And the Federalist Society was getting the credit. This ideology-driven network of conservative lawyers had clamored its disapproval of the ABA’s role for years. Now it was done-a development that has been attributed to the society’s widespread influence in the Bush administration.

News reporters wanted contacts and comment. They wanted copies of the group’s promotional materials and annual report. They wanted to know just who and what the Federalist Society for Law and Public Policy Studies is.

The sudden interest in this relatively little-known group of conservatives, mostly lawyers, prompted a kind of outsourcing that the lean-staffed Federalist Society had never done before. It hired Powell Tate, one of Washington’s bipartisan public relations shops with political contacts, for screening, spinning and spoonfeeding reporters.

“It’s been hectic,” said Federalist Society executive director Eugene Meyer in the midst of the media onslaught. “We’re not used to so much press.”

Those barrels of ink blurred into a political Rorschach.
------------------------------
▶ Directions:
A. According to the passage on the Federalist Society, what three things was Powell Tate hired to do? List them.
B. Copy from the passage on the Federalist Society the stretch from "And the Federalist" through "Policy Studies is.".
C. Carry on the passage on the Federalist Society from the point where it stops.
------------------------------
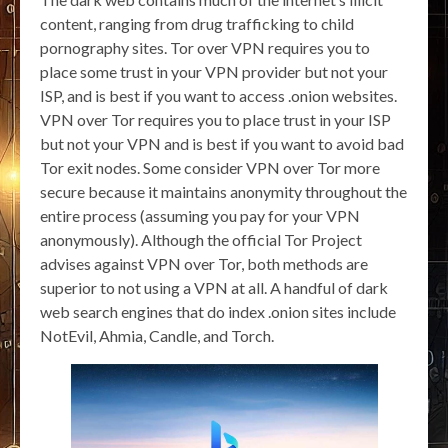
content, ranging from drug trafficking to child
pornography sites. Tor over VPN requires you to
place some trust in your VPN provider but not your
ISP, and is best if you want to access .onion websites.
VPN over Tor requires you to place trust in your ISP
but not your VPN and is best if you want to avoid bad
Tor exit nodes. Some consider VPN over Tor more
secure because it maintains anonymity throughout the
entire process (assuming you pay for your VPN
anonymously). Although the official Tor Project
advises against VPN over Tor, both methods are
superior to not using a VPN at all. A handful of dark
web search engines that do index .onion sites include
NotEvil, Ahmia, Candle, and Torch.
------------------------------
▶ Answers for this exercise:
A.
screening reporters
spinning reporters
spoonfeeding reporters

B.
And the Federalist Society was getting the credit. This ideology-driven network of conservative lawyers had clamored its disapproval of the ABA’s role for years. Now it was done-a development that has been attributed to the society’s widespread influence in the Bush administration.

News reporters wanted contacts and comment. They wanted copies of the group’s promotional materials and annual report. They wanted to know just who and what the Federalist Society for Law and Public Policy Studies is.

C.
Conservatives looked at the blot and saw payback in the ABA loss. They still seethed over the failed nomination of Robert Bork to the Supreme Court in 1987. Though the ABA’s Standing Committee on the Federal Judiciary gave Bork its highest rating, those critics focused on the dissent by four of its members.

At the same time, some liberals were suddenly asking just who are these people, sometimes with the tone of the anti-communists of the early 1950s who asked, “Are you now or have you ever been a member of ….”

That the Federalist Society felt the need to hire public relations specialists speaks to more than just the fact that the group had arrived as a player in politics and policy. It also goes to the Washington truism that it is much easier being a critic in the wings than a player on stage.

The Federalist Society has come a long way since its inception in 1982, starting out as a debating society in a couple of law schools. Now the organization has become the central nervous system for a network of conservative lawyers. “I guess we’re the capillaries, too, because we’re the only game in town,” says Gary S. Lawson, a Federalist Society director and a professor at the Boston University School of Law.

In the beginning, the society was just as much a social club for students to come comfortably out of the political closet. They felt isolated, they say, in the midst of the overwhelmingly liberal mindset of legal academia.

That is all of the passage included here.